薬局が「間違いはなかった」と言い張ったらどうすればいいですか?

薬局が認めない場合、あなたが持っている証拠がすべてです。処方箋のコピー、薬の写真、レシート、医師の診断書--これらをまとめて、都道府県の保健所や薬事当局に正式に報告してください。薬局は、公的機関からの調査を恐れます。また、弁護士に依頼すれば、薬局の内部記録を法的に開示させることが可能です。必ず証拠を残しておきましょう。

薬の誤配で保険は使えますか?

健康保険は、治療費の一部を負担します。しかし、薬局のミスによる追加の医療費(たとえば、緊急受診や入院)は、薬局の保険が支払うべきものです。健康保険は「あなたが病気になった」場合に使うもので、「薬局がミスした」場合の補填には使えません。そのため、薬局に賠償を求めるべきです。健康保険を使って治療を受けた後、薬局にその費用の支払いを請求できます。

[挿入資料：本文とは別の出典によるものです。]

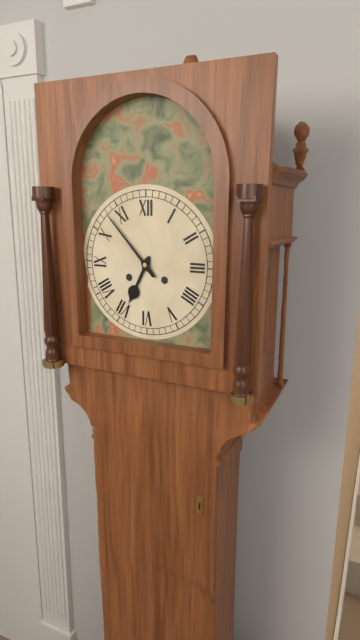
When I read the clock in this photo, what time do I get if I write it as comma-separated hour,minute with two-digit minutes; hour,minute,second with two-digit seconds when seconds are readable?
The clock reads 6,53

薬の誤配を防ぐために、薬局はどんな対策を取っていますか?

大手薬局では、バーコードスキャンシステムを導入しています。薬剤師が薬を渡す前に、処方箋のバーコードと薬のバーコードを読み取り、一致するか確認します。このシステムで、誤配は85%減るとされています。しかし、日本ではまだ半分以下の薬局で導入されています。また、高リスク薬(抗凝固薬、インスリンなど)では、二人で確認する「ダブルチェック制度」を導入している薬局もあります。でも、すべての薬局が徹底しているわけではありません。あなた自身が確認する習慣が、最も効果的な防衛策です。

薬の誤配で後遺症が残ったら、どうすればいいですか?

まず、長期的な治療が必要なら、医師に「この後遺症は薬の誤配が原因です」と診断書に明記してもらいます。次に、すべての医療記録と薬局の記録を保管してください。弁護士に相談し、賠償請求の手続きを進めます。後遺症の場合は、精神的苦痛や生活の質の低下も補償対象になります。示談ではなく、裁判で正しく賠償を求めることが重要です。多くのケースで、薬局は初期の示談金を低く提示しますが、弁護士を通せば、それ以上の金額が得られる可能性が高くなります。